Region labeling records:
· · · ·
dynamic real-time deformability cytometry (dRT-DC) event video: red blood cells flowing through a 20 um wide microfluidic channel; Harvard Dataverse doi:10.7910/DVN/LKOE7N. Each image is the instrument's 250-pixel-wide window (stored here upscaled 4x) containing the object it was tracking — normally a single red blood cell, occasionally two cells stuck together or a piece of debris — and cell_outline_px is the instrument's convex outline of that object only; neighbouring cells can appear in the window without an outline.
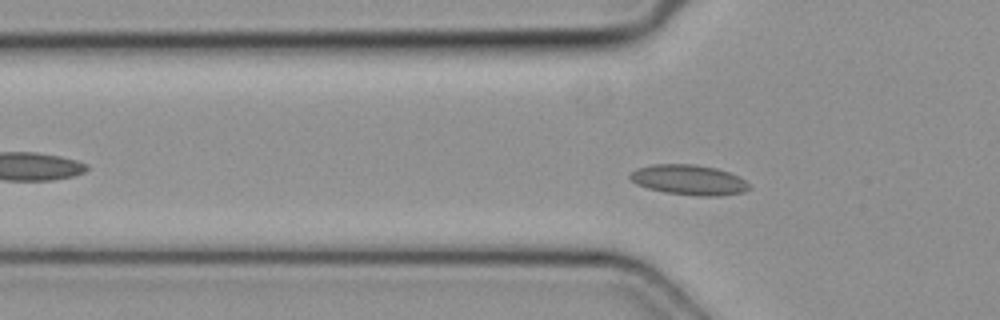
{"species": "common noctule bat (a hibernating species)", "species_latin": "Nyctalus noctula", "temperature_condition": "cold", "stored_images_in_passage": 12, "camera_frame_rate_fps": 3000, "um_per_image_px": 0.085, "animal": {"sex": "female", "body_mass_g": 19.3, "forearm_length_mm": 54.1}, "frame": {"image": 1, "passage_image": 12, "time_ms": 3.667, "image_size_px": [1000, 320], "cell_outline_px": [[752, 188], [744, 192], [720, 196], [696, 196], [664, 192], [648, 188], [636, 184], [628, 176], [636, 168], [652, 164], [692, 164], [716, 168], [728, 172], [744, 180]], "centroid_in_image_um": [58.54, 15.3], "position_along_channel_um": 67.3, "area_um2": 20.92}}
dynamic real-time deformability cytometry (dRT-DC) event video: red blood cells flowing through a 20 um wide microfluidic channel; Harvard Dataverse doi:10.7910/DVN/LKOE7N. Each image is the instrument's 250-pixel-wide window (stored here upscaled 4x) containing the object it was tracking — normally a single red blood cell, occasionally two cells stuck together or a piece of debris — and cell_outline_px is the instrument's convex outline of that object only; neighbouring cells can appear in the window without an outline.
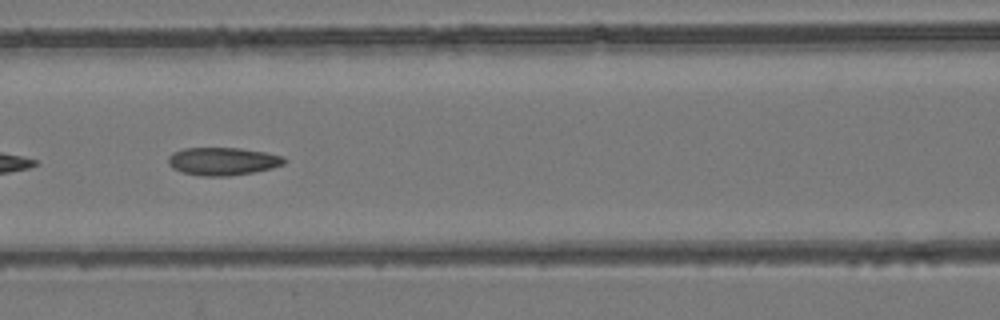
{"species": "common noctule bat (a hibernating species)", "species_latin": "Nyctalus noctula", "temperature_condition": "room temperature", "stored_images_in_passage": 56, "camera_frame_rate_fps": 3000, "um_per_image_px": 0.085, "animal": {"sex": "female", "body_mass_g": 24.6, "forearm_length_mm": 56.2}, "frame": {"image": 1, "passage_image": 25, "time_ms": 8.0, "image_size_px": [1000, 320], "cell_outline_px": [[288, 160], [284, 164], [272, 168], [252, 172], [228, 176], [204, 176], [184, 172], [172, 168], [168, 164], [168, 156], [172, 152], [184, 148], [240, 148], [264, 152], [284, 156]], "centroid_in_image_um": [18.94, 13.7], "position_along_channel_um": 147.7, "area_um2": 18.84}, "authors_computed_cell_mechanics": {"area_um2": 18.9295, "velocity_mm_per_s": 3.782, "shape_relaxation_time_tau1_ms": 9.8364, "shape_relaxation_time_tau2_ms": 3.3636, "deformation_change_tau1": 0.1916, "deformation_change_tau2": 0.1152}}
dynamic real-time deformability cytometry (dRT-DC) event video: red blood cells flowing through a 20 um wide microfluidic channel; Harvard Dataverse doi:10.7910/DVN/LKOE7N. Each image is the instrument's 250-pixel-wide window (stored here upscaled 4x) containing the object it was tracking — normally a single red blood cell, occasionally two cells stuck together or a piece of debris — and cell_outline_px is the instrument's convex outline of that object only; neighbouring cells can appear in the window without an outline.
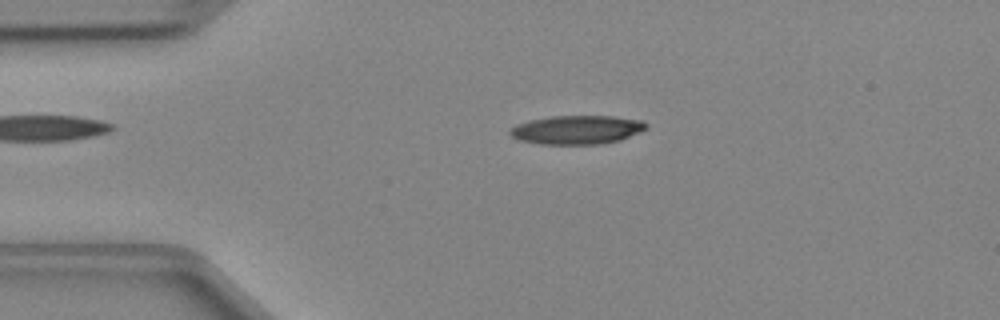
{"species": "Egyptian fruit bat (a non-hibernating species)", "species_latin": "Rousettus aegyptiacus", "temperature_condition": "cold", "stored_images_in_passage": 47, "camera_frame_rate_fps": 3000, "um_per_image_px": 0.085, "animal": {"sex": "female"}, "frame": {"image": 1, "passage_image": 10, "time_ms": 3.0, "image_size_px": [1000, 320], "cell_outline_px": [[648, 128], [640, 132], [620, 140], [600, 144], [540, 144], [520, 140], [512, 136], [508, 132], [516, 124], [528, 120], [552, 116], [616, 116], [644, 120], [648, 124]], "centroid_in_image_um": [49.08, 11.02], "position_along_channel_um": 35.9, "area_um2": 23.0}}
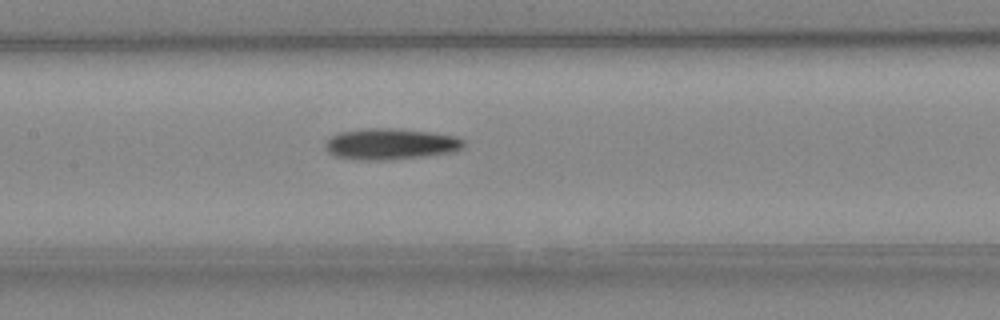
{"frame": {"image": 2, "passage_image": 22, "time_ms": 7.0, "image_size_px": [1000, 320], "cell_outline_px": [[464, 144], [460, 148], [452, 152], [424, 156], [388, 160], [356, 160], [336, 156], [328, 152], [324, 148], [324, 144], [332, 136], [340, 132], [364, 128], [392, 128], [432, 132], [456, 136], [464, 140]], "centroid_in_image_um": [33.17, 12.24], "position_along_channel_um": 174.2, "area_um2": 25.14}}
· · · ·
> **TASK OBJECTIVE**:
Extract the full listing exactly, with the pictures left out.

> **THE SOLUTION**:
dynamic real-time deformability cytometry (dRT-DC) event video: red blood cells flowing through a 20 um wide microfluidic channel; Harvard Dataverse doi:10.7910/DVN/LKOE7N. Each image is the instrument's 250-pixel-wide window (stored here upscaled 4x) containing the object it was tracking — normally a single red blood cell, occasionally two cells stuck together or a piece of debris — and cell_outline_px is the instrument's convex outline of that object only; neighbouring cells can appear in the window without an outline.
{"species": "common noctule bat (a hibernating species)", "species_latin": "Nyctalus noctula", "temperature_condition": "cold", "stored_images_in_passage": 12, "camera_frame_rate_fps": 3000, "um_per_image_px": 0.085, "animal": {"sex": "female", "body_mass_g": 19.3, "forearm_length_mm": 54.1}, "frame": {"image": 1, "passage_image": 12, "time_ms": 3.667, "image_size_px": [1000, 320], "cell_outline_px": [[752, 188], [744, 192], [720, 196], [696, 196], [664, 192], [648, 188], [636, 184], [628, 176], [636, 168], [652, 164], [692, 164], [716, 168], [728, 172], [744, 180]], "centroid_in_image_um": [58.54, 15.3], "position_along_channel_um": 67.3, "area_um2": 20.92}}
dynamic real-time deformability cytometry (dRT-DC) event video: red blood cells flowing through a 20 um wide microfluidic channel; Harvard Dataverse doi:10.7910/DVN/LKOE7N. Each image is the instrument's 250-pixel-wide window (stored here upscaled 4x) containing the object it was tracking — normally a single red blood cell, occasionally two cells stuck together or a piece of debris — and cell_outline_px is the instrument's convex outline of that object only; neighbouring cells can appear in the window without an outline.
{"species": "common noctule bat (a hibernating species)", "species_latin": "Nyctalus noctula", "temperature_condition": "room temperature", "stored_images_in_passage": 56, "camera_frame_rate_fps": 3000, "um_per_image_px": 0.085, "animal": {"sex": "female", "body_mass_g": 24.6, "forearm_length_mm": 56.2}, "frame": {"image": 1, "passage_image": 25, "time_ms": 8.0, "image_size_px": [1000, 320], "cell_outline_px": [[288, 160], [284, 164], [272, 168], [252, 172], [228, 176], [204, 176], [184, 172], [172, 168], [168, 164], [168, 156], [172, 152], [184, 148], [240, 148], [264, 152], [284, 156]], "centroid_in_image_um": [18.94, 13.7], "position_along_channel_um": 147.7, "area_um2": 18.84}, "authors_computed_cell_mechanics": {"area_um2": 18.9295, "velocity_mm_per_s": 3.782, "shape_relaxation_time_tau1_ms": 9.8364, "shape_relaxation_time_tau2_ms": 3.3636, "deformation_change_tau1": 0.1916, "deformation_change_tau2": 0.1152}}
dynamic real-time deformability cytometry (dRT-DC) event video: red blood cells flowing through a 20 um wide microfluidic channel; Harvard Dataverse doi:10.7910/DVN/LKOE7N. Each image is the instrument's 250-pixel-wide window (stored here upscaled 4x) containing the object it was tracking — normally a single red blood cell, occasionally two cells stuck together or a piece of debris — and cell_outline_px is the instrument's convex outline of that object only; neighbouring cells can appear in the window without an outline.
{"species": "Egyptian fruit bat (a non-hibernating species)", "species_latin": "Rousettus aegyptiacus", "temperature_condition": "cold", "stored_images_in_passage": 47, "camera_frame_rate_fps": 3000, "um_per_image_px": 0.085, "animal": {"sex": "female"}, "frame": {"image": 1, "passage_image": 10, "time_ms": 3.0, "image_size_px": [1000, 320], "cell_outline_px": [[648, 128], [640, 132], [620, 140], [600, 144], [540, 144], [520, 140], [512, 136], [508, 132], [516, 124], [528, 120], [552, 116], [616, 116], [644, 120], [648, 124]], "centroid_in_image_um": [49.08, 11.02], "position_along_channel_um": 35.9, "area_um2": 23.0}}
{"frame": {"image": 2, "passage_image": 22, "time_ms": 7.0, "image_size_px": [1000, 320], "cell_outline_px": [[464, 144], [460, 148], [452, 152], [424, 156], [388, 160], [356, 160], [336, 156], [328, 152], [324, 148], [324, 144], [332, 136], [340, 132], [364, 128], [392, 128], [432, 132], [456, 136], [464, 140]], "centroid_in_image_um": [33.17, 12.24], "position_along_channel_um": 174.2, "area_um2": 25.14}}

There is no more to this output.